OTHER OPINION:PM’s new approach on J&K

After the meeting of Jammu and Kashmir’s Opposition parties with Prime Minister Narendra Modi on Monday, the possibility now opens up that the Centre would inject some political content in its dealings with Kashmir. The Prime Minister has come to a semblance of a constructive approach over the Kashmir protests late in the day — almost too late, some might argue, not without justification — but it is welcome despite all that.

The situation in the Valley has now festered for over 45 days, that is way too long, and no one can expect calm to return at the push of a button. This suggests that an atmosphere of tension could last some more time. But at least now we know that the highest executive authority in the country is ready to pay personal attention to the issues being raised in the Valley. When the troubles erupted on July 8, and for long after that, Mr Modi had appeared impervious to what was going on. The fact that the change in New Delhi’s articulated stance came in discussions with a meeting of Valley-based Opposition parties led by former CM Omar Abdullah, and emerged from the memorandum they had presented to the Centre, would logically suggest that the Modi government is ready to seek the cooperation of all mainline parties in Kashmir, not just chief minister Mehbooba Mufti’s PDP, in coalition with which the BJP runs the state government. It should begin a conversation on this basis without losing time.
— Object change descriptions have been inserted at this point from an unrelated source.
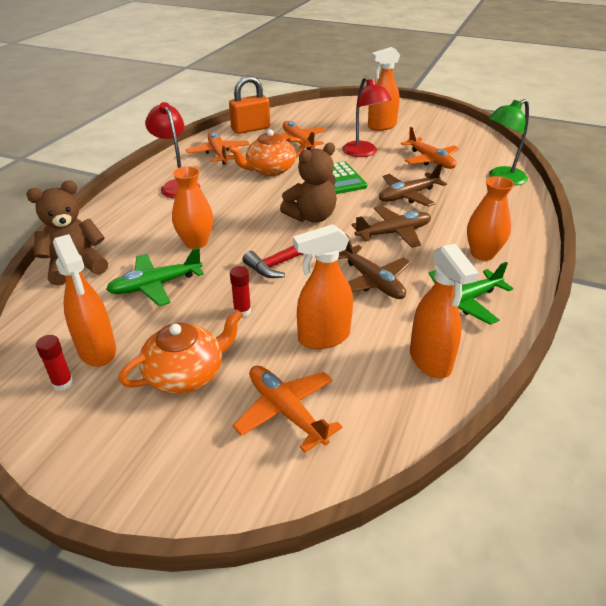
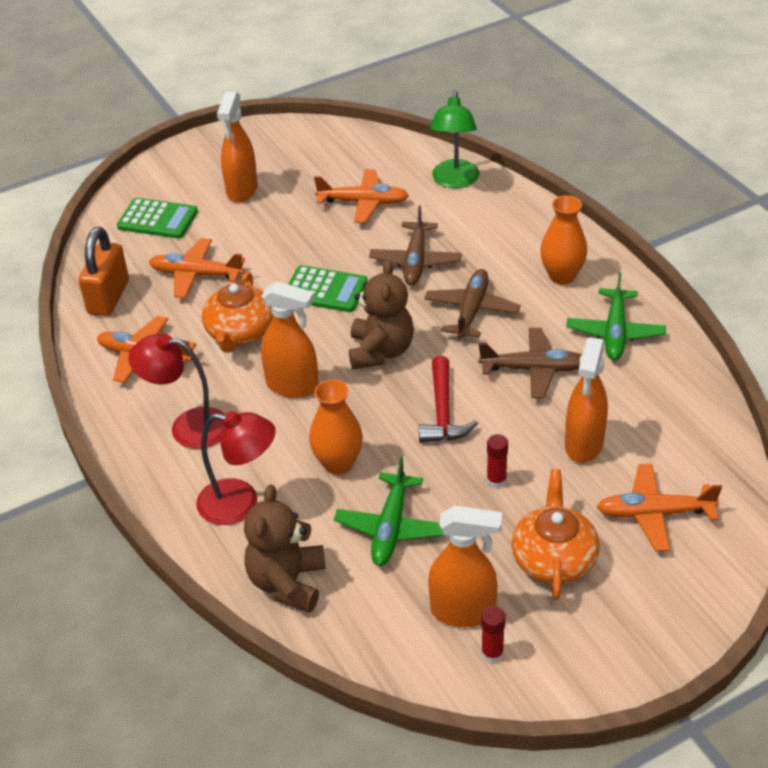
camera: 50 degrees left, 5 degrees up
(325, 117) = (157, 219): none -> green calculator
(363, 153) = (288, 240): red lamp -> red lamp (240, 504)
(430, 361) = (669, 396): orange spray bottle -> orange spray bottle (293, 386)

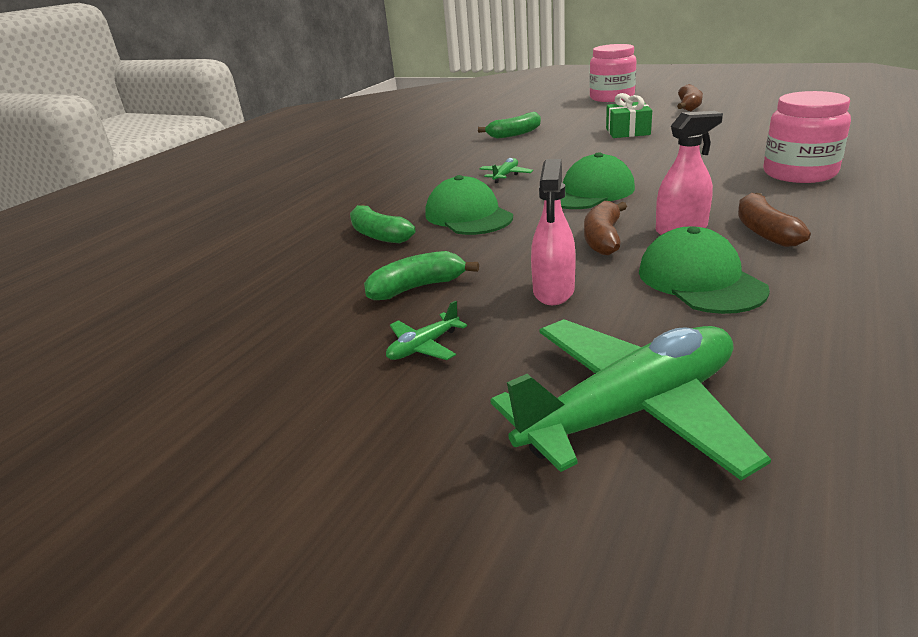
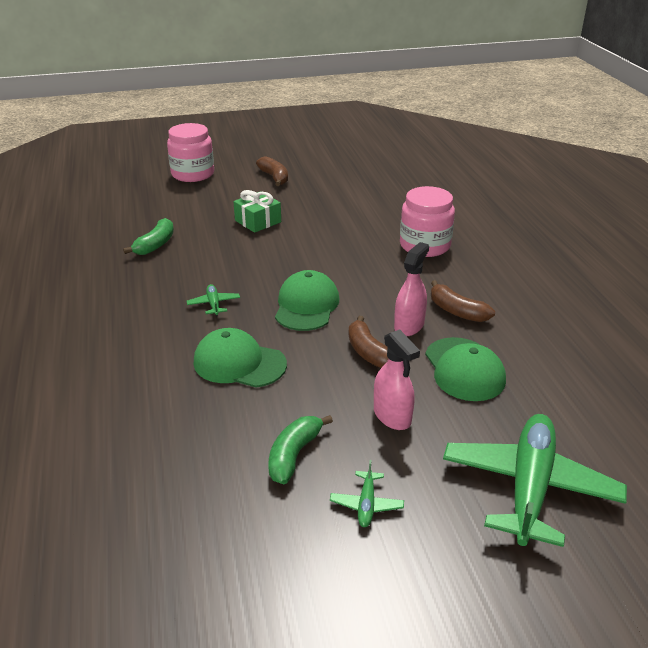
camera: 45 degrees left, 5 degrees up
(379, 235) = (186, 414): green banana -> none
(700, 280) = (464, 369): green cap -> green cap turned 135 degrees counterclockwise

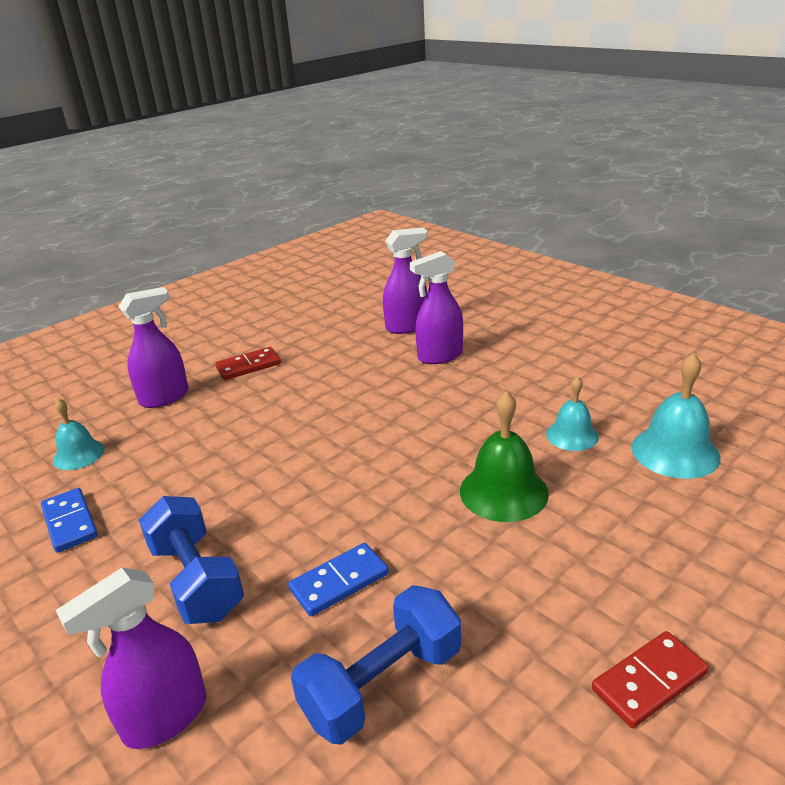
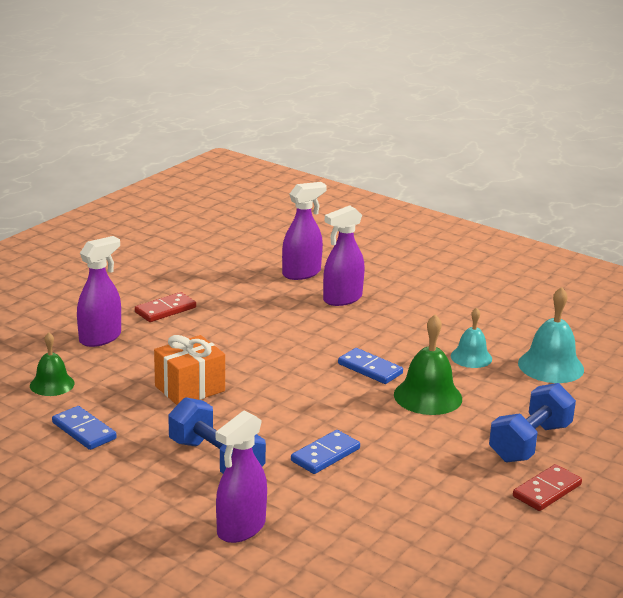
camera: 15 degrees left, 5 degrees down
(79, 454) = (52, 384): turquoise bell -> green bell
(221, 467) = (190, 388): none -> orange gift
(382, 684) = (379, 503): blue dumbbell -> blue dumbbell (529, 442)
(442, 447) = (370, 369): none -> blue domino

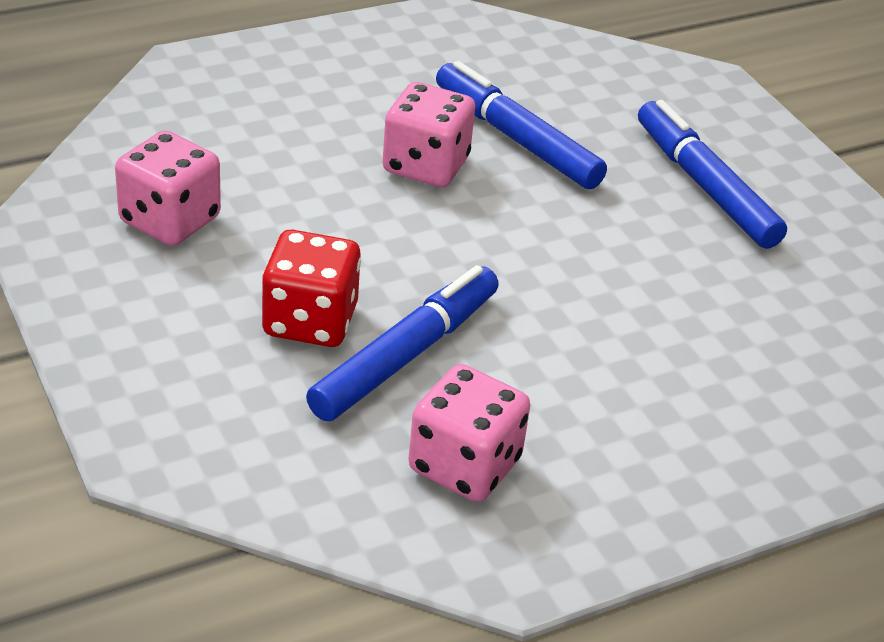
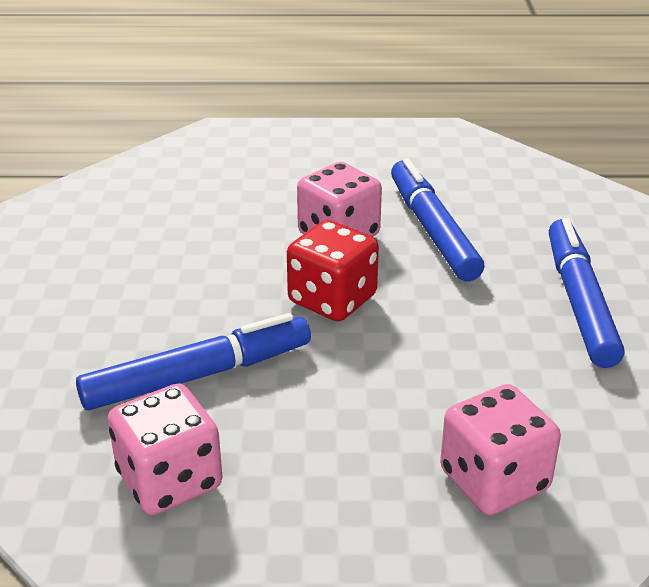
camera: 30 degrees right, 5 degrees down
(170, 220) = (108, 233): pink dice -> pink dice (494, 480)
(310, 321) = (146, 329): red dice -> red dice (332, 299)

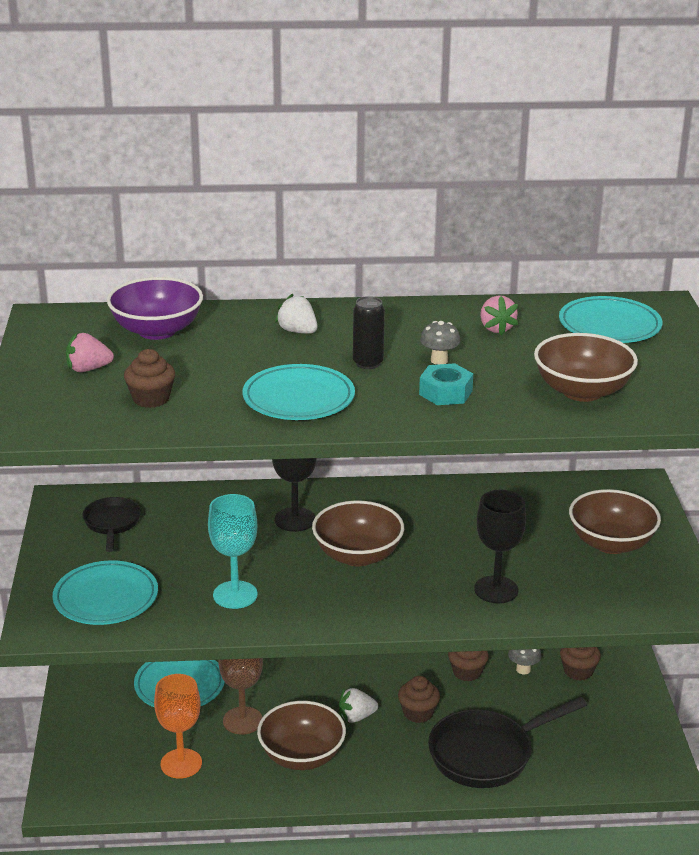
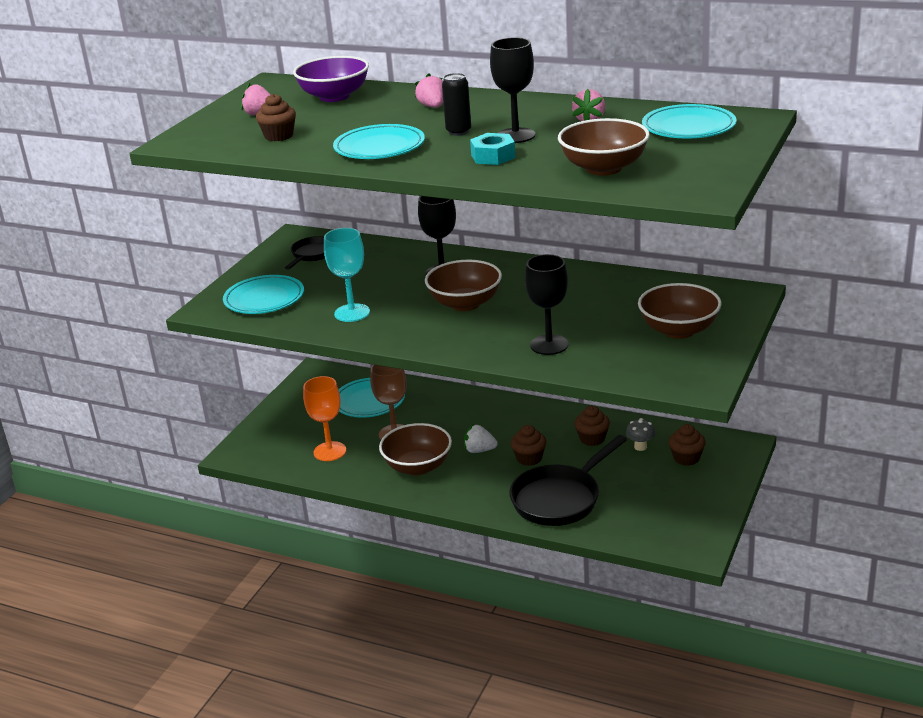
camera: 30 degrees right, 0 degrees up
(297, 331) = (433, 107): white strawberry -> pink strawberry
(439, 360) = (515, 135): grey mushroom -> black goblet
(487, 754) = (560, 498): black pan -> black pan turned 45 degrees counterclockwise

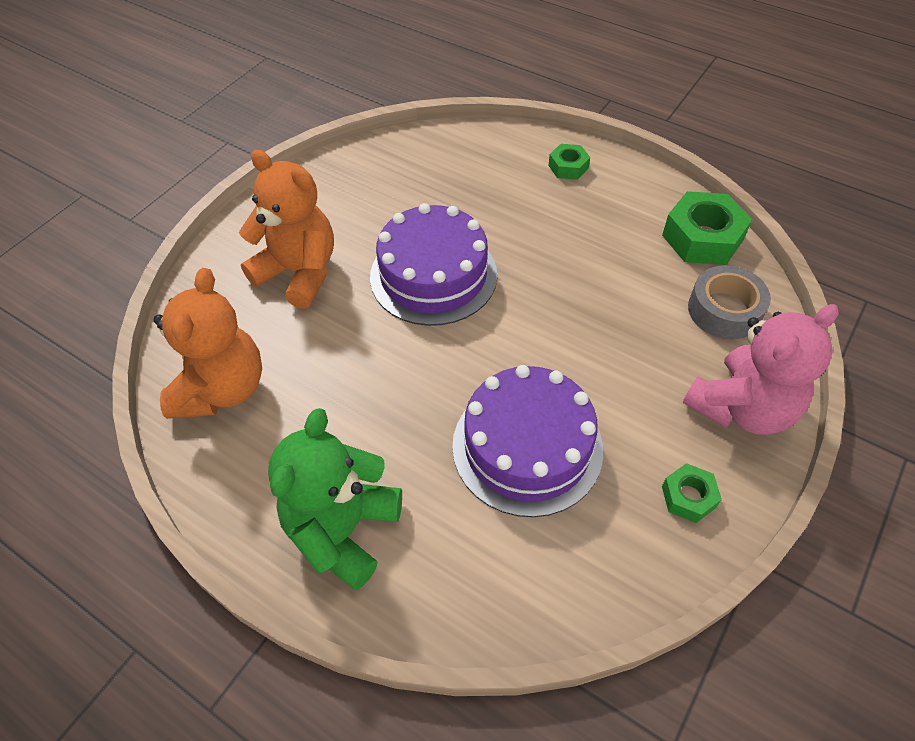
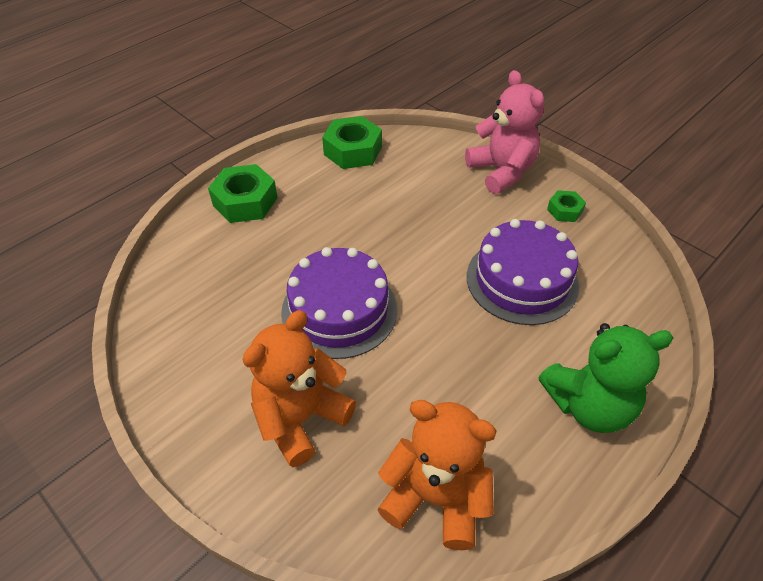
camera: 80 degrees left, 5 degrees down
(343, 529) = (589, 405): green teddy bear -> green teddy bear turned 45 degrees counterclockwise
(568, 167) = (245, 201): green nut -> green nut, size x1.84
(724, 310) = (422, 158): grey tape -> none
The PM has started positively with his statement that “those who lost their lives during the recent disturbances are part of us, our nation; whether the lives lost are of our youth, security personnel or police, it distresses us…”

Other than the pro-Pakistan separatists — whose natural leader is octogenarian Syed Ali Shah Geelani, a veteran at political warfare, the overwhelming majority of the people in Kashmir, as Mehbooba Mufti observed, desire peace and are likely to be relieved that the calendar of protests being dictated by destructive pro-Pakistan elements is being brought to an end. However, considerable political tact is called for, and hostile and aggressive statements of the kind finance minister Arun Jaitley made from Jammu a day earlier need to be eschewed.

It is important to make a clear distinction between Pakistan and the people of Kashmir. Using all necessary means to thwart Pakistan and its designs is incumbent upon us. To push the same formula against the ordinary people of Kashmir, as many in the Sangh Parivar are wont to do, spells disaster and threatens the unity and integrity of the nation.

Mr Modi seeks dialogue in search of a “lasting solution within the framework of the Constitution”. Only Pakistan’s surrogates would disagree.